Task directions
Wherever the string "Rendered" appears in the listing, copy that line.

Task data

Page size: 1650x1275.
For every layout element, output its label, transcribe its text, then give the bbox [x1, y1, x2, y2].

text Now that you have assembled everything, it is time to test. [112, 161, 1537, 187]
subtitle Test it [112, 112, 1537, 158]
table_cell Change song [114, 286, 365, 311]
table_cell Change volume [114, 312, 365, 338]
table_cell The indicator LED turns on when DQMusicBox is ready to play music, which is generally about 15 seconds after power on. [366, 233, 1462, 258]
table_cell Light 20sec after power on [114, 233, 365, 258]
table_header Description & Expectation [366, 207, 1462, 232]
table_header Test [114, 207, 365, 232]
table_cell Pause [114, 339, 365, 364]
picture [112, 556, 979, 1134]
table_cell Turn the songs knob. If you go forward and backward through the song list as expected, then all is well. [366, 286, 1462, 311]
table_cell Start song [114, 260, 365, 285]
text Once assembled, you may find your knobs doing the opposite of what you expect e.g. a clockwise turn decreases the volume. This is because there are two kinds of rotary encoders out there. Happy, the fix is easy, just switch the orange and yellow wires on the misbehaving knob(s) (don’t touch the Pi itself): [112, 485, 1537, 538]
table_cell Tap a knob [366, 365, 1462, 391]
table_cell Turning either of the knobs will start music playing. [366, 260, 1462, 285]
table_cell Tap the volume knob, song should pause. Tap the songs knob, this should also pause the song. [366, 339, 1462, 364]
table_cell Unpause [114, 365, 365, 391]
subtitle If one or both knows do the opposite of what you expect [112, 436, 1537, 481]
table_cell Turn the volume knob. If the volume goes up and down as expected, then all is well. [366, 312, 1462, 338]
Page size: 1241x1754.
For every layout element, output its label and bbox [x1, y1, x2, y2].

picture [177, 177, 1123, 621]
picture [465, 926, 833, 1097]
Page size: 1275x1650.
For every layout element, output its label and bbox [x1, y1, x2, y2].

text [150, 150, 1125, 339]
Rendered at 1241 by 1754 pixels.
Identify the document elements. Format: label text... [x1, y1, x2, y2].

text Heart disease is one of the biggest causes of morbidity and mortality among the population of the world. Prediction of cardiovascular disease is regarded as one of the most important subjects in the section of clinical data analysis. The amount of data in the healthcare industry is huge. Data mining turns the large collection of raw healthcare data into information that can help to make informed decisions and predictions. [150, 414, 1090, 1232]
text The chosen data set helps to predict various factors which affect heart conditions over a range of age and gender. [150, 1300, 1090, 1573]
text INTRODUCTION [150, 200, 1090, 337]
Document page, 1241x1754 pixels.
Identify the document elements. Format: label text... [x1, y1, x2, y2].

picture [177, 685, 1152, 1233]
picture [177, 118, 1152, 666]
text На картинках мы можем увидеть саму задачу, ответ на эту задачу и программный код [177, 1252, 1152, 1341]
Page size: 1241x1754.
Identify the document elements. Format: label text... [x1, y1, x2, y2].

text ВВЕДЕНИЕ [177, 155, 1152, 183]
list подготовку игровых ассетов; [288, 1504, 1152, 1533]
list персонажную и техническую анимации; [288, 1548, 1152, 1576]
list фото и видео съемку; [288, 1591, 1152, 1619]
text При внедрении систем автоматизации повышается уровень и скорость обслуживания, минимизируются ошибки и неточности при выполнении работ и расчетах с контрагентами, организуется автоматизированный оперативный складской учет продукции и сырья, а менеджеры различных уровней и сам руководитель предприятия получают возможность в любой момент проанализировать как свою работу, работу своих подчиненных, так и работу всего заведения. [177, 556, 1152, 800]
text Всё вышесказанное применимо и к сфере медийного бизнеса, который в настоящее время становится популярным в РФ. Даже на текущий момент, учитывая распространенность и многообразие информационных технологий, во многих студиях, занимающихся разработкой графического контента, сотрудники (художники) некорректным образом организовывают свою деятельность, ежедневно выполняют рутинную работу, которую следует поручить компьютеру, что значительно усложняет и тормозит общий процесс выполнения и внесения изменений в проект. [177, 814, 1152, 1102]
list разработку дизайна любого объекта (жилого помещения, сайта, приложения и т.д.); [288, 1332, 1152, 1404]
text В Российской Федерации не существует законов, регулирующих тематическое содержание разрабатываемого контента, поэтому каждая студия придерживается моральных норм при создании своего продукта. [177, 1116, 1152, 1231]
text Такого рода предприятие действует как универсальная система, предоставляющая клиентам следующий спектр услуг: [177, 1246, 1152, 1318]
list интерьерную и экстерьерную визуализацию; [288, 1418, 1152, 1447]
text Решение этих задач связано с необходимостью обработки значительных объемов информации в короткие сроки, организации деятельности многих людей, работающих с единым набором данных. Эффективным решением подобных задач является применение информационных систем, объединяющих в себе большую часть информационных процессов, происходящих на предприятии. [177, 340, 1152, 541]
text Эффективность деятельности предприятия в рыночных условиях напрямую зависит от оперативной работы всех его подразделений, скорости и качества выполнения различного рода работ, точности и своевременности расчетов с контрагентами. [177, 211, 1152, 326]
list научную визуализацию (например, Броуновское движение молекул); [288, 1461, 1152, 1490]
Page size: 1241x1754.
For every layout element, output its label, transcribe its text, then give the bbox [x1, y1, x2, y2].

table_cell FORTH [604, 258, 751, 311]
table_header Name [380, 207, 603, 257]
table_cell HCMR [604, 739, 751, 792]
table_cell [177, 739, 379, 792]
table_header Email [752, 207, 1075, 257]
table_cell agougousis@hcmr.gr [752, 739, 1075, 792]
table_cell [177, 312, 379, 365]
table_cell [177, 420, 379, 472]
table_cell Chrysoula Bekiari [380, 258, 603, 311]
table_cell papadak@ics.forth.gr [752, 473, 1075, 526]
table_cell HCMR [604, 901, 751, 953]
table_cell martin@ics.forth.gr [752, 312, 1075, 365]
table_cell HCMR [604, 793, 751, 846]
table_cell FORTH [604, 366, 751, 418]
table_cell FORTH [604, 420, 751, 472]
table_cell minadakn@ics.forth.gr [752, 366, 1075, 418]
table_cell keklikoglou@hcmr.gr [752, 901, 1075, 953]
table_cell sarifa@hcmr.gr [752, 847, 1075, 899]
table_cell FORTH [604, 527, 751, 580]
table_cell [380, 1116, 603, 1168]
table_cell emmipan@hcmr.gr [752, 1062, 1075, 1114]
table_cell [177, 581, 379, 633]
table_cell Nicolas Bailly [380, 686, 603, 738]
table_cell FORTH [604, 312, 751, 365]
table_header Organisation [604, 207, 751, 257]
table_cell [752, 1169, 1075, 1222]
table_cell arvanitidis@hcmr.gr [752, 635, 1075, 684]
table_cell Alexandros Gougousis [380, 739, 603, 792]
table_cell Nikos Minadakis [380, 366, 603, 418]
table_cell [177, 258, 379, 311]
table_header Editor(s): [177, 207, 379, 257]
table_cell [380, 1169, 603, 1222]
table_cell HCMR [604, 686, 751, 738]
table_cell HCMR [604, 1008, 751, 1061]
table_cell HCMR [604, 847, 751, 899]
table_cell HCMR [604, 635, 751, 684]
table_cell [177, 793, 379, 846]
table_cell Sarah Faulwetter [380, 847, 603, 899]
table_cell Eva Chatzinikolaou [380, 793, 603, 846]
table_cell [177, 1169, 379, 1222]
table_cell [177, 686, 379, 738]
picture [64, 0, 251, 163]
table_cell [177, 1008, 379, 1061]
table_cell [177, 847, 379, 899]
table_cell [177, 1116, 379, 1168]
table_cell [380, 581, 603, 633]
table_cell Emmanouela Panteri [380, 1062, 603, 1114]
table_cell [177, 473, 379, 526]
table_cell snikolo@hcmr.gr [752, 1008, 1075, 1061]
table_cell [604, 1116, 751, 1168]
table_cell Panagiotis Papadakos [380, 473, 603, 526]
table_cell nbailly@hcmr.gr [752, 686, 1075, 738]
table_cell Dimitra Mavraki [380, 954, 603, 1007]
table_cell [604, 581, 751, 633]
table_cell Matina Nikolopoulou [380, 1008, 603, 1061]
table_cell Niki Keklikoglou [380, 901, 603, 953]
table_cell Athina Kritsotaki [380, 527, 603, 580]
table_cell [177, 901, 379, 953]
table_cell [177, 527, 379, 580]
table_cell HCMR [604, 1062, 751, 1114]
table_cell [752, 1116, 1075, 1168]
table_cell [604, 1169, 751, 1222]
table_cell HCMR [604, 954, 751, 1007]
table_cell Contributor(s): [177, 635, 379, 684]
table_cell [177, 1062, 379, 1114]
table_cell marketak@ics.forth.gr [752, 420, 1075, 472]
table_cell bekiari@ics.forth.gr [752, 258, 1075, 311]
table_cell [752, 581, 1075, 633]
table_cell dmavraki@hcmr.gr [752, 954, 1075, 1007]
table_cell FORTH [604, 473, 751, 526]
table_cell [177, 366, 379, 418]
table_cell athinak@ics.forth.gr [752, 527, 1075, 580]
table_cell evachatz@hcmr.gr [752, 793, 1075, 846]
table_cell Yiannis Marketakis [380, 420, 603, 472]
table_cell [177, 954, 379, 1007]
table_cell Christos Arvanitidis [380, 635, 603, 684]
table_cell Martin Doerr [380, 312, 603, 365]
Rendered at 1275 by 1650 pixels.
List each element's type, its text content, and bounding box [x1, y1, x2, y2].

Result for this exercise
Rendered at 1241 by 1754 pixels.
Rendered at 1275 by 1650 pixels.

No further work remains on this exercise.